Source excerpt –
● ● ● ● ●

Change data capture
Based on Wikipedia: Change data capture
The Detective Work of Data: How Databases Track What Changed
Every second, millions of database rows are being modified across the world. Someone updates their shipping address. A bank processes a wire transfer. A warehouse marks an item as shipped. The change happens, and then—what? How does the rest of the system know something is different?
This is the problem that Change Data Capture solves. And if you've ever wondered how Reddit managed to migrate its comments system from Python to Go without losing a single reply, the answer involves exactly this kind of detective work.
What Change Data Capture Actually Does
Change Data Capture—usually shortened to CDC—is a set of techniques for figuring out which data changed since the last time you looked. Think of it like a security camera for your database. Instead of recording video footage, it records the "deltas"—the differences between what was there before and what's there now.
Why does this matter? Because the alternative is terrible.
Imagine you have a database with fifty million customer records, and you need to synchronize it with another system every night. Without CDC, you'd have to compare all fifty million records, one by one, to figure out which ones changed. With CDC, you simply ask: "What's different since midnight?" and get back only the ten thousand records that actually changed.

● ● ● ● ●

Complete the following –
**A)** Copy from the change data capture article the part that opens with the words containing "What Change Data" and closes with "that actually changed.".
**B)** In the change data capture article's nightly synchronization example, how many records actually changed?
**C)** Write the next part of the change data capture article, picking up after its last sentence.

Picture annotation lines

● ● ● ● ●

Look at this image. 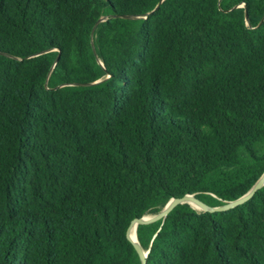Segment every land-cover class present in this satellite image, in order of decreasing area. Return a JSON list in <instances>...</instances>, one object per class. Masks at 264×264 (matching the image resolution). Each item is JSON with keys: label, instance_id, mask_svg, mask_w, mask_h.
I'll return each mask as SVG.
<instances>
[{"label": "trees", "instance_id": "1", "mask_svg": "<svg viewBox=\"0 0 264 264\" xmlns=\"http://www.w3.org/2000/svg\"><path fill=\"white\" fill-rule=\"evenodd\" d=\"M161 1L0 0V264H140L264 171V0ZM160 225L146 264H264V187Z\"/></svg>", "mask_w": 264, "mask_h": 264}, {"label": "water", "instance_id": "2", "mask_svg": "<svg viewBox=\"0 0 264 264\" xmlns=\"http://www.w3.org/2000/svg\"><path fill=\"white\" fill-rule=\"evenodd\" d=\"M108 18L109 17L100 18L99 21L96 23V26L98 24L104 22ZM121 18L127 19V20L137 19V17H129V16H123ZM245 20L247 21V15L246 14H245ZM107 78H108V76H107ZM98 82H101V81H98ZM98 82H96V83H98ZM263 187H264V171L262 172L260 177L256 180L254 185L251 187V189L246 194H244L240 198L233 200V201H226L223 198H221L220 196H218L216 193L211 192V191H201L198 193L186 194L180 198H172L165 204L163 209L161 211H159V213L155 217H153L151 219H145L144 215H143L140 218L134 219L130 223V225L126 231V237L129 240V242L132 244V246L135 250V253L139 259L140 264H146V258H147V255H148L150 249L148 250L147 254H144V252L137 245H135V243L129 238V231L133 226L138 227V226L152 225V224H156L159 222L161 223L160 227L158 228V230L155 232L154 236L151 239V246H152L155 235L160 230V228H161L162 224L164 223V221L166 220L167 216L176 208H178L180 206H184V205L189 206L188 205L189 202L194 203L196 205L204 206L205 203H204V201H202L200 199V196L209 195V196H212L213 198L218 199L219 202L221 203V205L219 207H210V208L205 207L204 211L201 213L215 212V211L224 212V211H227L230 209H234L238 206L244 205L246 202H248L250 199L253 198V196L255 195V193L257 191L261 190ZM151 246H150V248H151Z\"/></svg>", "mask_w": 264, "mask_h": 264}, {"label": "bare ground", "instance_id": "3", "mask_svg": "<svg viewBox=\"0 0 264 264\" xmlns=\"http://www.w3.org/2000/svg\"><path fill=\"white\" fill-rule=\"evenodd\" d=\"M188 205H189L194 211H196V212H198V213L203 212L204 209H205V207H206V208H210V206H208V205H206V204H205L204 206H200V205H196V204H194V203L189 202ZM156 215H157V214H156ZM156 215H147V216H144V218H145V219H151V218L155 217ZM136 228H137V227L133 226V227L130 229V231H129V238L135 243V245H137V246L142 250V248L140 247V245H139V243H138V241H137V238H136ZM142 251L144 252V254H147V252H148V250H147V251L142 250Z\"/></svg>", "mask_w": 264, "mask_h": 264}, {"label": "rangeland", "instance_id": "4", "mask_svg": "<svg viewBox=\"0 0 264 264\" xmlns=\"http://www.w3.org/2000/svg\"><path fill=\"white\" fill-rule=\"evenodd\" d=\"M104 18H107V16H103ZM248 26H249V24L248 23H246ZM210 201H211V204L213 205V207H219L221 204H220V202H219V200L218 199H216V198H212L211 197V199H210ZM163 209V207L161 208V210ZM160 210V211H161ZM149 213H156V212H149ZM139 227V226H138ZM138 227H137V236L138 237H140V238H143V239H145V240H148V238H147V236H142L141 235V233H140V231L138 230Z\"/></svg>", "mask_w": 264, "mask_h": 264}]
</instances>
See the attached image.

● ● ● ● ●

Results for the exercise –
**A)**
What Change Data Capture Actually Does
Change Data Capture—usually shortened to CDC—is a set of techniques for figuring out which data changed since the last time you looked. Think of it like a security camera for your database. Instead of recording video footage, it records the "deltas"—the differences between what was there before and what's there now.
Why does this matter? Because the alternative is terrible.
Imagine you have a database with fifty million customer records, and you need to synchronize it with another system every night. Without CDC, you'd have to compare all fifty million records, one by one, to figure out which ones changed. With CDC, you simply ask: "What's different since midnight?" and get back only the ten thousand records that actually changed.

**B)** Ten thousand records.

**C)**
The difference in performance is staggering. The difference in your electricity bill is even more so.
The Birth of CDC: Data Warehouses and the Need for History
Change Data Capture emerged from the world of data warehousing. A data warehouse is essentially a historical archive of business data—a place where companies store not just current information, but snapshots of what that information looked like over time.
Think about why this matters. If you're analyzing sales trends, you don't just need to know that a product currently costs forty-nine dollars. You need to know it cost fifty-nine dollars last month, forty-four dollars during the holiday sale, and sixty-two dollars when it first launched. Capturing and preserving the state of data across time is the core function of a data warehouse.
But CDC isn't limited to warehouses anymore. Any system that needs to react to changes—notification services, search indexes, cache invalidation systems, data replication pipelines—can benefit from knowing what changed without having to scan everything.
The Simplest Approach: Timestamps
The most straightforward CDC technique is embarrassingly simple: add a column to your table that records when each row was last modified.
You've probably seen these columns before. They go by names like LAST_UPDATE, LAST_MODIFIED, or UPDATED_AT. Every time someone changes a row, the timestamp gets updated. When you want to find changes, you ask: "Show me everything modified after six o'clock yesterday."
This approach has the advantage of being obvious. A junior developer can understand it in thirty seconds. But it has subtle problems.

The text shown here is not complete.